Tentunya teman-teman dalam merangcang sebuah halaman website memerlukan sebuah konsep. Biasanya konsep bisa menggunakan berbagai macam cara, diantaranya mungkin teman-teman membuat sebuah rancangan web desain dengan menggambarnya di kertas atau bahkan dengan bantuan tools software. Kenapa kita harus melakukan atau membuat konsep dalam mendesain sebuah web?
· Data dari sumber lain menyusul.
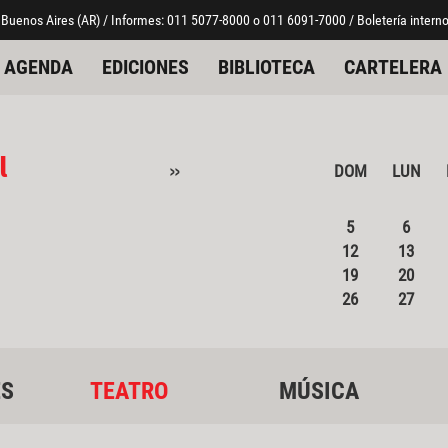
 Buenos Aires (AR) / Informes: 011 5077-8000 o 011 6091-7000 / Boletería interno
AGENDA
EDICIONES
BIBLIOTECA
CARTELERA
l
»
DOM
LUN
5
6
12
13
19
20
26
27
ES
TEATRO
MÚSICA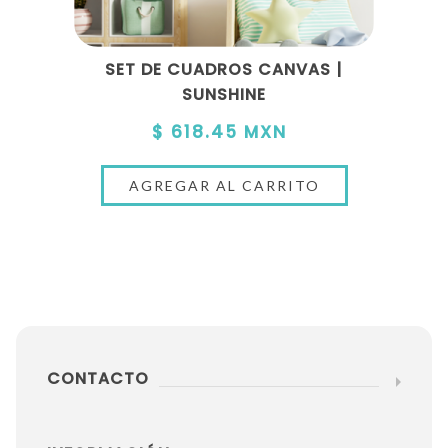
SET DE CUADROS CANVAS |
SUNSHINE
$ 618.45 MXN
CONTACTO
Wireframe sendiri merupakan kerangka halaman yang akan kita buat atau ilustrasi dasar dari struktur dan komponen dari suatu website.  Seperti kita akan melakukan penempatan misalnya untuk membuat header, menu, konten (isi), footer, link. Tampilannya biasanya berupa kotak-kotak yang menandakan bagian dari masing-masing div yang kita buat.

disini ada gambar
wireframe

Wireframe juga efektif dan efisien karena menghemat waktu dan biaya, menghindari revisi-revisi yang terlalu banyak, serta memudahkan dalam revisi atau perbaikan. Bahkan dapat berguna ketika kita ingin memvisualisasikan ide dengan lebih mudah dibanding melakukan penjelasan secara lisan kepada klien. Untuk itulah sangat baik untuk dijadikan sebagai dasar atau pondasi dalam melayout sebuah website.

Hal yang paling sederhana dalam membuat sebuah wireframe mungkin dengan menggambarkannya diatas kertas. Ya teman-teman kita bisa memulai dengan membuat sketsa. Semakin rumit atau kompleks layout suatu web, maka akan semakin rumit juga kita dalam membuat wireframe.

Beberapa hal yang perlu diperhatikan dalam membuat wireframe persiapkan elemen-elemen yang ingin ditampilkan tadi teman-teman seperti header, content, footer dan kita bahkan bisa membuat wireframe sedetail mungkin tergantung dari gambaran apa saja yang ingin ditampilkan oleh website. Untuk lebih mudahnya bisa menggunakan tool dalam membuat wireframe.